It's no secret that Cameron's mantra for the upcoming election will be "change". Why not - it worked for Obama so it should work for the Tories, right?
Well .... maybe. I'm not convinced myself that a Tory landslide is as certain as so many seem to think. In fact, judging by the sounds coming from the Cameron camp, it is apparent to me that the Tories are downgrading their expectations to a slim majority or even a hung parliament.
However, suppose that the change mantra does do it for Cameron and the Tories do succeed in achieving a working majority - what sort of change are they offering?
Well, on the face of it they are promising a different approach to tackling our economic troubles - but this isn't as clear cut as it seems. The fact is that whoever wins the next election will have to make significant cuts to expenditure at some point in the next couple of years - that or risk having our credit rating downgraded leading to more expensive lending and rising inflation. Even with significant cuts a change to our credit rating is possible - without them it is almost certain.
But leaving that minor squabble aside, the goals of the Tory party are not much different to the goals of the Labour party or the Liberal Democrats. Whether it is health, education, industry, environment, crime or what have you they all have the same aspirational aims for Britain. They all want to keep us subservient to the EU, they all plan to change the constitution in some way or another, they all want to keep the NHS intact, they all want to persist with the current education system even though it is a demonstrable failure and they all want to persist with the cultural cringing that is leading to the destruction of British society, tradition, heritage and history - and will ultimately destroy this nation.
The only change the Tories are offering is a change of face guarding the liberal progressive ideology. Like the changing of the guard at Buckingham Palace, the faces may be different, the uniforms might have minor discrepancies but the edifice they protect will be the same.
6 comments:
The problem Mr Cameron has is that he has to make things saleable.
So many are now so dependent on the State that radical measures could appear to present a direct threat to the wallets of the swing voters he needs.
Cutting the State's employment roll is essential, indeed it is the single most important thing, but it means putting people out of work during a recession - not saleable.
Reducing the benefits bill looks like hitting the disabled and those currently down on their luck - not saleable.
Keeping the top rate of income tax at 40% rather than increasing it to 50% looks like pandering to those who earn sums the vast majority cannot even aspire to - not saleable.
And so it goes on. The things that need to be done are not saleable primarily because no coherent argument of principle is being put forward to explain why they are the right thing to do.
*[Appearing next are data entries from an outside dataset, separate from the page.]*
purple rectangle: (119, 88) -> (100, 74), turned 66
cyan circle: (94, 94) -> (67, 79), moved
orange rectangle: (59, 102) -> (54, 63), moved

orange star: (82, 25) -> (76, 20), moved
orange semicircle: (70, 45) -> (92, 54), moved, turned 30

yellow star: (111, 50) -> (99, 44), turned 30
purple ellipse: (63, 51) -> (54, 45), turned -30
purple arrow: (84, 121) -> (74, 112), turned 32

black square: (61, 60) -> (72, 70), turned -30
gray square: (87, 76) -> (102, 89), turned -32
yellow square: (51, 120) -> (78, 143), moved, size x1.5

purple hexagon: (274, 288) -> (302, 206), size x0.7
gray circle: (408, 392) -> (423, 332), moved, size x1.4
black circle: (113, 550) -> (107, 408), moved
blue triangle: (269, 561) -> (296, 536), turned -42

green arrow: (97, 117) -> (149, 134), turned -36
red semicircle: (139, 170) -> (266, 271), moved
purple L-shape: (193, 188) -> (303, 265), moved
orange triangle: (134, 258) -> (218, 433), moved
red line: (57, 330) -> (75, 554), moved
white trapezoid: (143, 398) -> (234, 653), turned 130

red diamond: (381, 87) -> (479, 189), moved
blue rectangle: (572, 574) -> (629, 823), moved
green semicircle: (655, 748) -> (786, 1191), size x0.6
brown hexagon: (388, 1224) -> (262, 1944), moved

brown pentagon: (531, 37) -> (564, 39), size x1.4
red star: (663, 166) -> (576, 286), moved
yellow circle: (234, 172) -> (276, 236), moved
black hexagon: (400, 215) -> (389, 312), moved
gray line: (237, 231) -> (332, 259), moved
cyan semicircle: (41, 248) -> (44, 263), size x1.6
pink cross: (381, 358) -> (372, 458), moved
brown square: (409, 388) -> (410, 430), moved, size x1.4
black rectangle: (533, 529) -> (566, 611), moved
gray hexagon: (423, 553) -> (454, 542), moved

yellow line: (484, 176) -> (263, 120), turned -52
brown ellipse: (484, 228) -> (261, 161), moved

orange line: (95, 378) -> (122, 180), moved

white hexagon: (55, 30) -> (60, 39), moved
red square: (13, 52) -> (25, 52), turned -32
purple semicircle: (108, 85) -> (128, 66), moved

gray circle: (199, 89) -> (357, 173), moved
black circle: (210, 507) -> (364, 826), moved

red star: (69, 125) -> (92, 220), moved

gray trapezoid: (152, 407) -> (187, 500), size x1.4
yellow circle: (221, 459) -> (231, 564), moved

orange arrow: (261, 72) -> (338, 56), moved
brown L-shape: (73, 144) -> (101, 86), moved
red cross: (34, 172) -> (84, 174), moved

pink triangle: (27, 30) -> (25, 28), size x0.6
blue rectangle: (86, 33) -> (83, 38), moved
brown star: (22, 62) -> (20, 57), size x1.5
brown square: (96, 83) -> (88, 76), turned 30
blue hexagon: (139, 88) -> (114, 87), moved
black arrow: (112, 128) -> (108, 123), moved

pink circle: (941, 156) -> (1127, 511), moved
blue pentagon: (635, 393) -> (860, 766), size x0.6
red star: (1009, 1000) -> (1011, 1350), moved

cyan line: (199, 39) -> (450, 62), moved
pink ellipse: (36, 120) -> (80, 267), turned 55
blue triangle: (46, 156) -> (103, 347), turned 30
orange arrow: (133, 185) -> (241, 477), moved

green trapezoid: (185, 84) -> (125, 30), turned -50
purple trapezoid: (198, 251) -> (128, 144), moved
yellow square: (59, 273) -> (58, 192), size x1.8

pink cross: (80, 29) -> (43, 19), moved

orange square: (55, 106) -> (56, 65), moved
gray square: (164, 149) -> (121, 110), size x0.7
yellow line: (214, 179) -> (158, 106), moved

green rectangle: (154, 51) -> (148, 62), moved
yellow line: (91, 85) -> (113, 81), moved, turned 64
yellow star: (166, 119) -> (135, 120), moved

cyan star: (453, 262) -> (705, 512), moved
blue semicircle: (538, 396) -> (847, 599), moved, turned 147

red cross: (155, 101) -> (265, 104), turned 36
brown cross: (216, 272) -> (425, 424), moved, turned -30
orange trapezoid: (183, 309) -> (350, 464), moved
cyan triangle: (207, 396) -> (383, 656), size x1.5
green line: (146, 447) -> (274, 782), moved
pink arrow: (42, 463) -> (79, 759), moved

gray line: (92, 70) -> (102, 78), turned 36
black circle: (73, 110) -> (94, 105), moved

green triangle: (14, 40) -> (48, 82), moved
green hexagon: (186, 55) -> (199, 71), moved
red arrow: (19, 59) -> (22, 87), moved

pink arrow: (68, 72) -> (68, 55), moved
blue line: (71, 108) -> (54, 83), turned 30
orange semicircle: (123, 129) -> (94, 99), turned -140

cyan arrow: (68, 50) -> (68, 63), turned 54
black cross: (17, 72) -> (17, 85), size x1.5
There is an argument available, it has been put forward for decades by the likes of John Redwood, but it is so different from the position taken by the Conservative party under David Cameron that it is too late for him to change horses now.
His only viable option is to tinker at the edges and hope a few small changes will be enough to win votes against an utterly discredited government and a hopelessly incompetent Prime Minister.
I agree totally, FB. However, when things were looking bright economically Cameron made mistake of hitching up to the New Labour bandwagon. He did that because he isn't a conservative - he is a progressive liberal. Redwood IS a conservative - which is why he doesn't have a prominent role in the Conservative shadow cabinet. The same for IDS.
I blogged a couple of years back - before the economic crisis struck - saying that Cameron's decision to commit to Labour spending plans will come back to haunt him and so it has proved. He cannot - as he has tried to do - make the claim that things would not be so bad if he had been PM because his plans were exactly the same!
Which is why I'm voting BNP. What a nasty, evil "right-winger" I am, huh?
I'm not one of those people who think the BNP are evil, anon. They may be racist - I think everyone is to some degree or another - but I don't think it's evil to discriminate, either. It only becomes evil if that discrimination turns out to be violent and homicidal such as that displayed by Nazism and - from its inception to current times - Islam.
Are the BNP violent and homicidal? Not from what I've seen - but what they definitely are not from what I can see is "right wing".
Just take a look at those MPs of all three main parties caught recently plundering and stealing from their voters.It was never "a few bad eggs" it was most of them. Some are being considered for prosecution (fat hope!) some are seeking to hide behind the constitution and the "glorious revolution", virtually all resent and resist any sort of parliamentary reform. These are the worthless wasters you are about to vote for. Please find a modicum of courage and vote for "anybody else". Send them a message they can't ignore!
Blogger TheFatBigot : "Reducing the benefits bill looks like hitting the disabled and those currently down on their luck - not saleable. "
It's broken record time for me here again, but unmarried mothers and their unruly little bastards are the biggest cause of excessive public expenditure - from benefits [the huge one] to extra help for everyone in schools and the health service who even go near their evil spawn through to the criminal justice system into which a large proportion of those children will funnel. Stop all welfare support after the second child and you breed out the chavs in a single generation [which is about 15 years these days.]
That's a vote winner, and from all parties' supporters. Employed working class people resent it the most, having to live near them and having their neighbourhoods disrupted by them.
Naturally, Cameron won't do that as it's cheap, simple, and sensible.